Sen. Charles Schumer, a New York Democrat, and other federal officials were furious.
“Very few jobs here, lots of jobs in China,” Schumer said. “That is not what I intended or any other legislator who voted for the stimulus intended.”
Another disappointment has been the pay for many of the wind industry jobs that do stay in the United States.
Wages around $16 an hour were expected by some when the Siemens plant opened in Hutchinson. But that was averaging the plant’s $11- to $20-an-hour wages, and Siemens won’t say how many of the jobs pay the $11 starting wage.
That wage would give a family of five an income at the federal poverty level, sparking comment on the Hutchinson News newspaper’s website.
One commenter said Siemens was taking advantage of a state that is “land of the ones willing to work for low pay.” That view was countered by another who wrote that any job was better than nothing, and “people are smart to take what they can get.”
Emil Ramirez, with the United Steelworkers Union, said he believed Kansas had a future in wind energy, including taking advantage of facilities abandoned by airplane manufacturers.

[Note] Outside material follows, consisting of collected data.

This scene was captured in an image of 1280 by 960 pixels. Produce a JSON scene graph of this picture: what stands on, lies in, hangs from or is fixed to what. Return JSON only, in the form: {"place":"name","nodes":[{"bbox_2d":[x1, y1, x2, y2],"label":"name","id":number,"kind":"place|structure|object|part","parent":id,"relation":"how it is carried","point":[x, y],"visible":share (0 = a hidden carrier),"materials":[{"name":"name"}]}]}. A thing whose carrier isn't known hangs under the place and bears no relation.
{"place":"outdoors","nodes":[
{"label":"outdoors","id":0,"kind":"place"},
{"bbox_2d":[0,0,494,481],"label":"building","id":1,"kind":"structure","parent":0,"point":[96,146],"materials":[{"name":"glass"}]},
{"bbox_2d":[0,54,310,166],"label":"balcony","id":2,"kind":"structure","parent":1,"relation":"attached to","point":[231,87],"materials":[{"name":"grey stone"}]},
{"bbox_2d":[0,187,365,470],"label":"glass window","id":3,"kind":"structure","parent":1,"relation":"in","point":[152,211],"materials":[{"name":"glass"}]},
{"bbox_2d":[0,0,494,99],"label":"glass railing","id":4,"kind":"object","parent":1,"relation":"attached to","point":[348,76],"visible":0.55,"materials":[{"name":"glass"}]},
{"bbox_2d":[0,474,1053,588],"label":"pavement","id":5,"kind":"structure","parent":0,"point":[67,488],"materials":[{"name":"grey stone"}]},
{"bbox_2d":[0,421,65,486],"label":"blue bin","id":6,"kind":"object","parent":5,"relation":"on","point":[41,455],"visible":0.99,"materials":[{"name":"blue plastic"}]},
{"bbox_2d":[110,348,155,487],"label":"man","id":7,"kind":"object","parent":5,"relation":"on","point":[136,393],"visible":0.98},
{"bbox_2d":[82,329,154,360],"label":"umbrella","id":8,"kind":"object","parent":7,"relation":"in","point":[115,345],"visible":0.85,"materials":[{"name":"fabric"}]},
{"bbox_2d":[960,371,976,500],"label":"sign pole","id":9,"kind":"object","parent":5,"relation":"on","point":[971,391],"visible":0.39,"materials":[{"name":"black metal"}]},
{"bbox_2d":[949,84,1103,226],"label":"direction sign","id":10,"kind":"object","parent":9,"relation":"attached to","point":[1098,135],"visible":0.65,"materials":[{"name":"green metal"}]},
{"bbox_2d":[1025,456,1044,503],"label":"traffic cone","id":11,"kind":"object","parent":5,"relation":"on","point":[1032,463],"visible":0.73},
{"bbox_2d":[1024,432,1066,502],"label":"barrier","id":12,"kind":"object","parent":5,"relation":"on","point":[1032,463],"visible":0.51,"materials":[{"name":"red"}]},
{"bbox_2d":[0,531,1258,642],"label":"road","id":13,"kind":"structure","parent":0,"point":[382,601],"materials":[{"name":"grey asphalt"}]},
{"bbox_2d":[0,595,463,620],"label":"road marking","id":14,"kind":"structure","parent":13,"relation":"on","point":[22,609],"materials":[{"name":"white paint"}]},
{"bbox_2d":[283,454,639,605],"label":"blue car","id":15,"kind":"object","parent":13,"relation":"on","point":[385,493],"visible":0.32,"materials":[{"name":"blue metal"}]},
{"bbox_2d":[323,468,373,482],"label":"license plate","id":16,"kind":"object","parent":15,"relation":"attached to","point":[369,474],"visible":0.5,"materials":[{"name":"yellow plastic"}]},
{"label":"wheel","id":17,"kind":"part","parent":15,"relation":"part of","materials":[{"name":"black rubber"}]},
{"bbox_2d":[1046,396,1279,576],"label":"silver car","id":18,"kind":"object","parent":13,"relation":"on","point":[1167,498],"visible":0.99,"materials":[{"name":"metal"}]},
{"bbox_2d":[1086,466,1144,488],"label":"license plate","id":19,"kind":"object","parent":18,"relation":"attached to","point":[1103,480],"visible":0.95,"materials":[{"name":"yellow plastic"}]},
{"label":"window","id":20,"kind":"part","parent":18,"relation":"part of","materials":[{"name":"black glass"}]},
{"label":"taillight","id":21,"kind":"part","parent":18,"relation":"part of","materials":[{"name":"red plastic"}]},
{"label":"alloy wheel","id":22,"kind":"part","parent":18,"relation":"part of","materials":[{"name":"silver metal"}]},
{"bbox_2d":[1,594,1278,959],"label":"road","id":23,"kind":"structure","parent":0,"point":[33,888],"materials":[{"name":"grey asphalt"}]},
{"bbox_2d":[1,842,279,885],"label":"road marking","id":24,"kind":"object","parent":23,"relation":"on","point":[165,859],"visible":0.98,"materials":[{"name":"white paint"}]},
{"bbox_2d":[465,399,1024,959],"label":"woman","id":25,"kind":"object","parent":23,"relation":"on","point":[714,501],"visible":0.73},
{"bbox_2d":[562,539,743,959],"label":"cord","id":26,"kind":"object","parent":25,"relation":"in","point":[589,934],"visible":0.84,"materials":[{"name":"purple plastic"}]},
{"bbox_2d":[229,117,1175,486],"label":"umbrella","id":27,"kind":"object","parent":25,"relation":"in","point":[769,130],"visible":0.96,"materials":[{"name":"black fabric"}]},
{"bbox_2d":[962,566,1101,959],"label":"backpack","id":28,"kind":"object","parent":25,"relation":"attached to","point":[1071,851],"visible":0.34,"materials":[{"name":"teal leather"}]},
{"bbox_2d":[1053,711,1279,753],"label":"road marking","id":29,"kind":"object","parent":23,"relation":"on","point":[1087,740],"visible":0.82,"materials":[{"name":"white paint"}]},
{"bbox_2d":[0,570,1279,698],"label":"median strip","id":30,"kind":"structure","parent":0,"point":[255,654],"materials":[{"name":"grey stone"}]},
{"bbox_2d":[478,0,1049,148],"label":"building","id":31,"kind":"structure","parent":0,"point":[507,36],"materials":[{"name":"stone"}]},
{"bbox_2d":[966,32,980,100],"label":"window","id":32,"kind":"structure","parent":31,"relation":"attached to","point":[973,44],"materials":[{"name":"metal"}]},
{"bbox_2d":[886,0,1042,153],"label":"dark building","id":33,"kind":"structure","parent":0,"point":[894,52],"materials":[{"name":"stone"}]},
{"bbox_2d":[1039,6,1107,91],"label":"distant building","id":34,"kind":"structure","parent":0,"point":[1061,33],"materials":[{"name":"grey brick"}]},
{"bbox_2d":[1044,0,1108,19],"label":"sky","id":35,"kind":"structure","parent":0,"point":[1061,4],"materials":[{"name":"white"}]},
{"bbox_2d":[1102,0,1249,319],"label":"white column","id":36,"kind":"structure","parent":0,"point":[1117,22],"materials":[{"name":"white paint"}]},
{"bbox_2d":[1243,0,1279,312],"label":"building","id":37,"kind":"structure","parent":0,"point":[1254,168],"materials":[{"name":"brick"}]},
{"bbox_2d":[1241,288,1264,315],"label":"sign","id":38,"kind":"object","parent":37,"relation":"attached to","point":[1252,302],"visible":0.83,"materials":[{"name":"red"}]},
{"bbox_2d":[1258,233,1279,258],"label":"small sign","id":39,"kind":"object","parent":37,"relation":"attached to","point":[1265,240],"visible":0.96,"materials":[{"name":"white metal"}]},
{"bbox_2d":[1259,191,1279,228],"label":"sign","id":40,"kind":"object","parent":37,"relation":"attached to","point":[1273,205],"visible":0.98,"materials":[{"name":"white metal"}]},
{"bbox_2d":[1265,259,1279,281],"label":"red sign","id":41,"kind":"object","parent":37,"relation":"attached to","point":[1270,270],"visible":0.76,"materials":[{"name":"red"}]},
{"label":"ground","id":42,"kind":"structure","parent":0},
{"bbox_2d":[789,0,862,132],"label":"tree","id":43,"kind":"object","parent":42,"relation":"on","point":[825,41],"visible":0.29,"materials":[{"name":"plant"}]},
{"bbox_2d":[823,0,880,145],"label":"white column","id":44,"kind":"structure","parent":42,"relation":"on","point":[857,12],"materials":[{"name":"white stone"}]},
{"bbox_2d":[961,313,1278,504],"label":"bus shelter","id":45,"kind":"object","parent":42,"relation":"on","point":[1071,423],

But he was taken aback at the starting wage at the Siemens plant, which his union is not seeking to organize.
A glimpse of what’s ahead for Kansas might be found in Iowa, which has been more aggressive than Kansas in building wind farms and attracting the manufacturing, including a wind turbine factory.
Some of the manufacturers have offered wages as low as $9 an hour, and employment levels have at times been volatile. A blade manufacturer in Newton, Iowa, laid off hundreds of employees last year because of poor sales before eventually hiring most of them back by the end of the year.
About five years into recruiting wind energy manufacturers, Iowa can point to about 1,600 people employed by them in a state of 1.6 million employed.
“Don’t be changing your college curriculums to prepare for it,” said Swenson, the Iowa State economist.
And there’s some advice from Howard, S.D. In the 1990s it started developing wind energy and became a national model for how to use clean energy to help revive a small town. But it hasn’t been easy, and there have been setbacks.
Many of Howard’s jobs were provided by a blade manufacturer, but last year that company left. Now the town’s industrial park employs 42 people instead of 133. Town officials are talking to other wind energy companies, hoping they’ll move in.
“One of the realities is to always be paying attention,” said Kathy Callies, vice president of the Rural Learning Center in Howard.